◆ TASK OBJECTIVE: Find the line containing "markets. Investors responded" in the listing below. Repeat it exactly, along with each following line up to and including the one containing "another wave of volatility.".

◆ PROVIDED INFORMATION:
━━━━
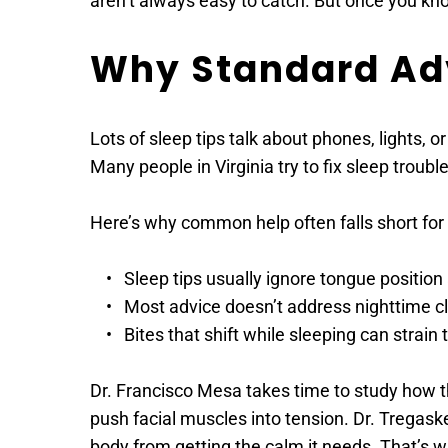
aren’t always easy to catch. But once you kno
Why Standard Adv
Lots of sleep tips talk about phones, lights, 
Many people in Virginia try to fix sleep troubl
Here’s why common help often falls short for 
Sleep tips usually ignore tongue positio
Most advice doesn’t address nighttime cl
Bites that shift while sleeping can strain
Dr. Francisco Mesa takes time to study how t
push facial muscles into tension. Dr. Tregaskes
body from getting the calm it needs. That’s why 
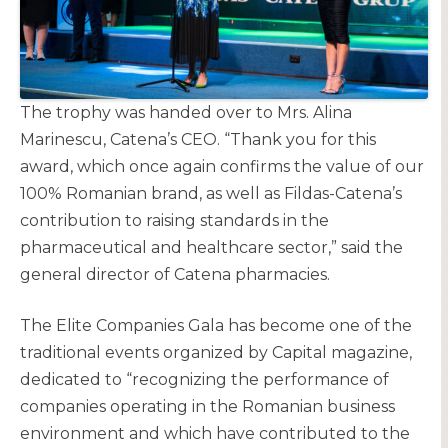
The trophy was handed over to Mrs. Alina
Marinescu, Catena’s CEO. “Thank you for this
award, which once again confirms the value of our
100% Romanian brand, as well as Fildas-Catena’s
contribution to raising standards in the
pharmaceutical and healthcare sector,” said the
general director of Catena pharmacies.
The Elite Companies Gala has become one of the
traditional events organized by Capital magazine,
dedicated to “recognizing the performance of
companies operating in the Romanian business
environment and which have contributed to the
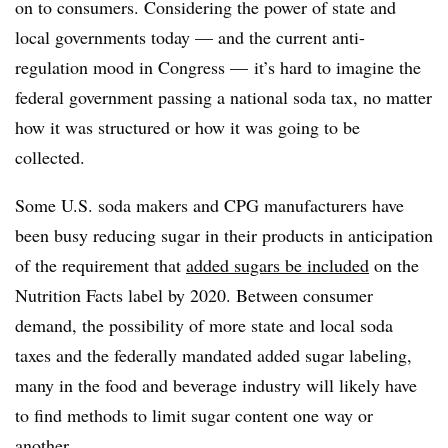
on to consumers. Considering the power of state and
local governments today — and the current anti-
regulation mood in Congress — it’s hard to imagine the
federal government passing a national soda tax, no matter
how it was structured or how it was going to be
collected.
Some U.S. soda makers and CPG manufacturers have
been busy reducing sugar in their products in anticipation
of the requirement that
added sugars be included
on the
Nutrition Facts label by 2020. Between consumer
demand, the possibility of more state and local soda
taxes and the federally mandated added sugar labeling,
many in the food and beverage industry will likely have
to find methods to limit sugar content one way or
another.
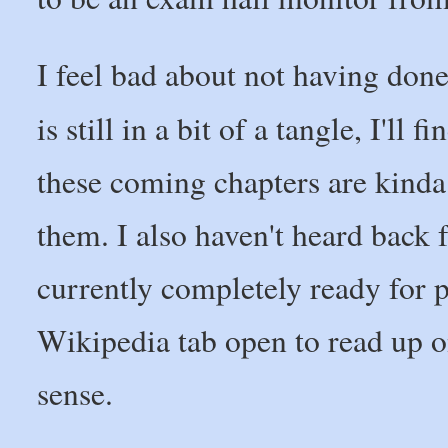
I feel bad about not having don
is still in a bit of a tangle, I'll f
these coming chapters are kinda
them. I also haven't heard back
currently completely ready for p
Wikipedia tab open to read up o
sense.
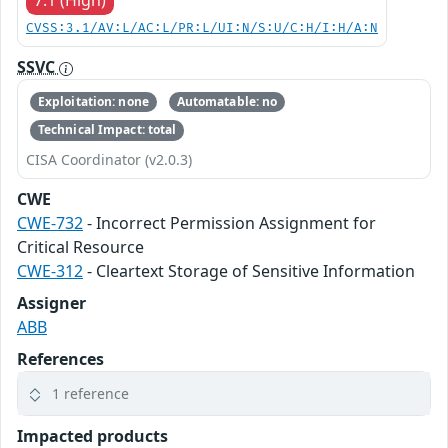
CVSS:3.1/AV:L/AC:L/PR:L/UI:N/S:U/C:H/I:H/A:N
SSVC
Exploitation: none
Automatable: no
Technical Impact: total
CISA Coordinator (v2.0.3)
CWE
CWE-732
- Incorrect Permission Assignment for
Critical Resource
CWE-312
- Cleartext Storage of Sensitive Information
Assigner
ABB
References
1 reference
Impacted products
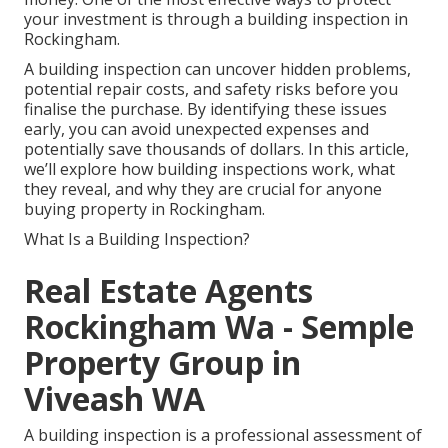
your investment is through a building inspection in
Rockingham.
A building inspection can uncover hidden problems,
potential repair costs, and safety risks before you
finalise the purchase. By identifying these issues
early, you can avoid unexpected expenses and
potentially save thousands of dollars. In this article,
we’ll explore how building inspections work, what
they reveal, and why they are crucial for anyone
buying property in Rockingham.
What Is a Building Inspection?
Real Estate Agents
Rockingham Wa - Semple
Property Group in
Viveash WA
A building inspection is a professional assessment of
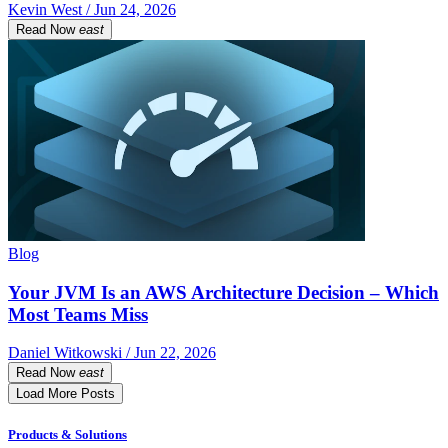
Kevin West / Jun 24, 2026
Read Now
east
Blog
Your JVM Is an AWS Architecture Decision – Which
Most Teams Miss
Daniel Witkowski / Jun 22, 2026
Read Now
east
Load More Posts
Products & Solutions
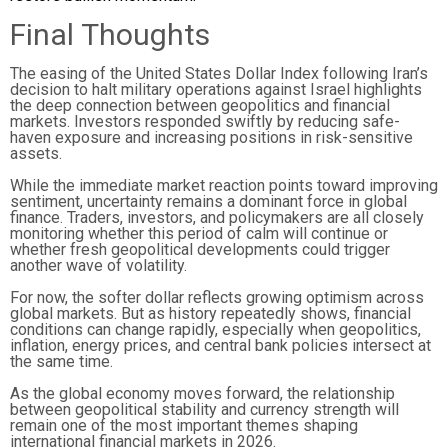
Final Thoughts
The easing of the United States Dollar Index following Iran’s
decision to halt military operations against Israel highlights
the deep connection between geopolitics and financial
markets. Investors responded swiftly by reducing safe-
haven exposure and increasing positions in risk-sensitive
assets.
While the immediate market reaction points toward improving
sentiment, uncertainty remains a dominant force in global
finance. Traders, investors, and policymakers are all closely
monitoring whether this period of calm will continue or
whether fresh geopolitical developments could trigger
another wave of volatility.
For now, the softer dollar reflects growing optimism across
global markets. But as history repeatedly shows, financial
conditions can change rapidly, especially when geopolitics,
inflation, energy prices, and central bank policies intersect at
the same time.
As the global economy moves forward, the relationship
between geopolitical stability and currency strength will
remain one of the most important themes shaping
international financial markets in 2026.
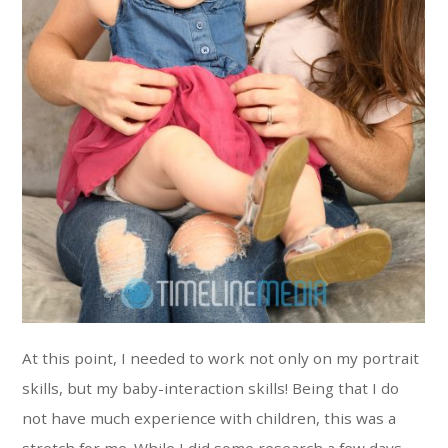
At this point, I needed to work not only on my portrait
skills, but my baby-interaction skills! Being that I do
not have much experience with children, this was a
stretch for me. While I did some research a few days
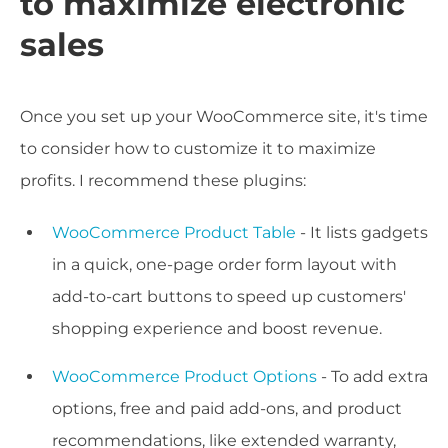
to maximize electronic
sales
Once you set up your WooCommerce site, it's time
to consider how to customize it to maximize
profits. I recommend these plugins:
WooCommerce Product Table
- It lists gadgets
in a quick, one-page order form layout with
add-to-cart buttons to speed up customers'
shopping experience and boost revenue.
WooCommerce Product Options
- To add extra
options, free and paid add-ons, and product
recommendations, like extended warranty,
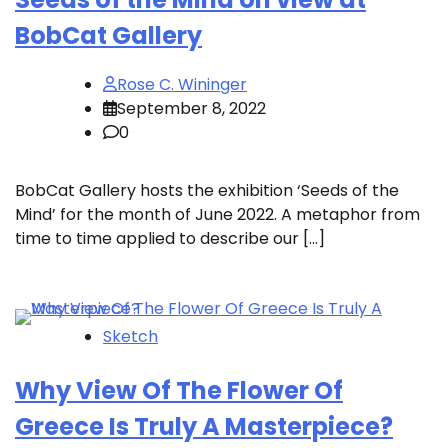
BobCat Gallery
Rose C. Wininger
September 8, 2022
0
BobCat Gallery hosts the exhibition ‘Seeds of the
Mind’ for the month of June 2022. A metaphor from
time to time applied to describe our […]
Sketch
Why View Of The Flower Of
Greece Is Truly A Masterpiece?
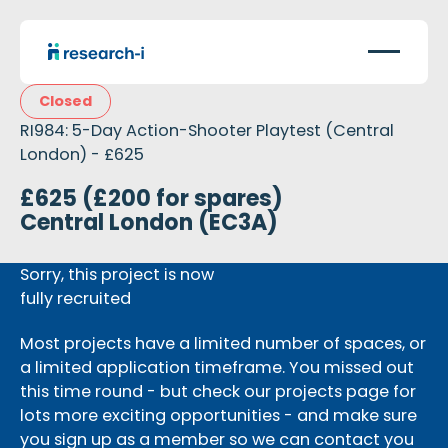
Closed
RI984: 5-Day Action-Shooter Playtest (Central
London) - £625
£625 (£200 for spares)
Central London (EC3A)
Sorry, this project is now
fully recruited
Most projects have a limited number of spaces, or
a limited application timeframe. You missed out
this time round - but check our projects page for
lots more exciting opportunities - and make sure
you sign up as a member so we can contact you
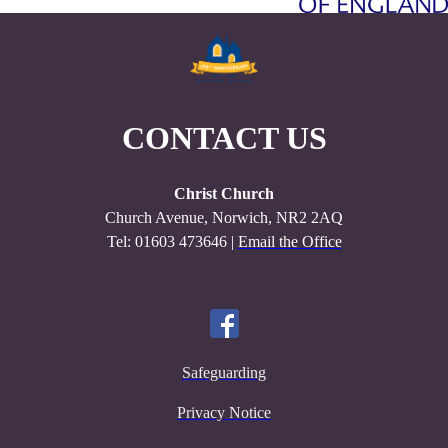
CONTACT US
Christ Church
Church Avenue, Norwich, NR2 2AQ
Tel: 01603 473646 |
Email the Office
Safeguarding
Privacy Notice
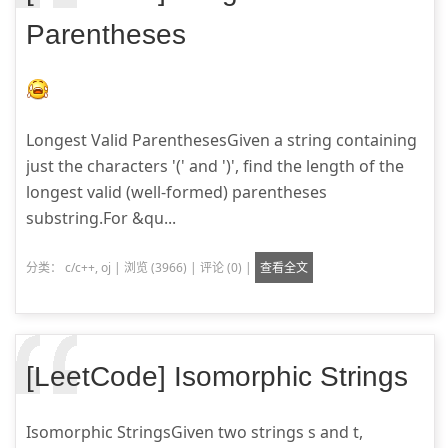
Parentheses
Longest Valid ParenthesesGiven a string containing
just the characters '(' and ')', find the length of the
longest valid (well-formed) parentheses
substring.For &qu...
分类：
c/c++
,
oj
|
浏览 (3966)
|
评论 (0)
|
查看全文
[LeetCode] Isomorphic Strings
Isomorphic StringsGiven two strings s and t,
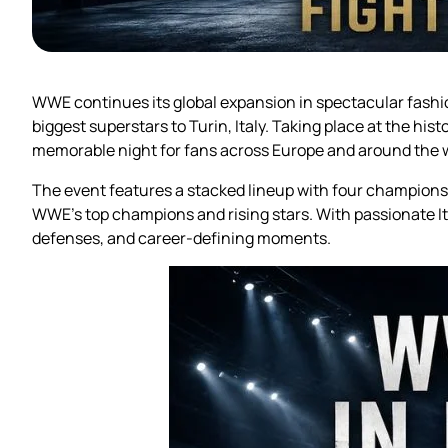
WWE continues its global expansion in spectacular fash
biggest superstars to Turin, Italy. Taking place at the hist
memorable night for fans across Europe and around the 
The event features a stacked lineup with four champion
WWE’s top champions and rising stars. With passionate Ital
defenses, and career-defining moments.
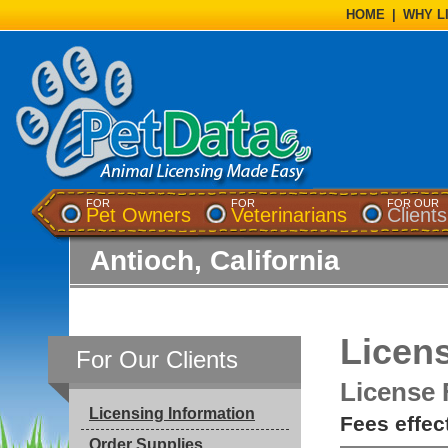
HOME
|
WHY L
FOR
FOR
FOR OUR
Pet Owners
Veterinarians
Clients
Antioch, California
Licens
For Our Clients
License 
Licensing Information
Fees effec
Order Supplies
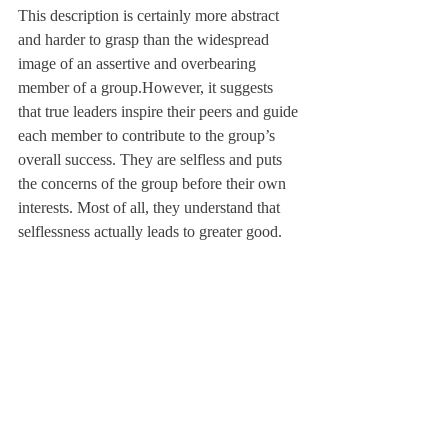
This description is certainly more abstract 
and harder to grasp than the widespread 
image of an assertive and overbearing 
member of a group.
However, it suggests 
that true leaders inspire their peers and guide 
each member to contribute to the group’s 
overall success. They are selfless and puts 
the concerns of the group before their own 
interests. Most of all, they understand that 
selflessness actually leads to greater good.
Consider weekly cleanup duties in dorms. 
There’s nothing inherently wrong about 
yelling at other people on your hall, “What 
are you doing sitting around in your room? 
Get up and start taking out the trash!” But 
what if we told people instead, “Let’s take 
out the trash — it only takes a minute, and 
our housekeepers will enjoy a less stressful 
morning tomorrow!” This kind of invitation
━━━━
◆ OUTPUT FOR THIS TASK:
markets. Investors responded swiftly by reducing safe-
haven exposure and increasing positions in risk-sensitive
assets.
While the immediate market reaction points toward improving
sentiment, uncertainty remains a dominant force in global
finance. Traders, investors, and policymakers are all closely
monitoring whether this period of calm will continue or
whether fresh geopolitical developments could trigger
another wave of volatility.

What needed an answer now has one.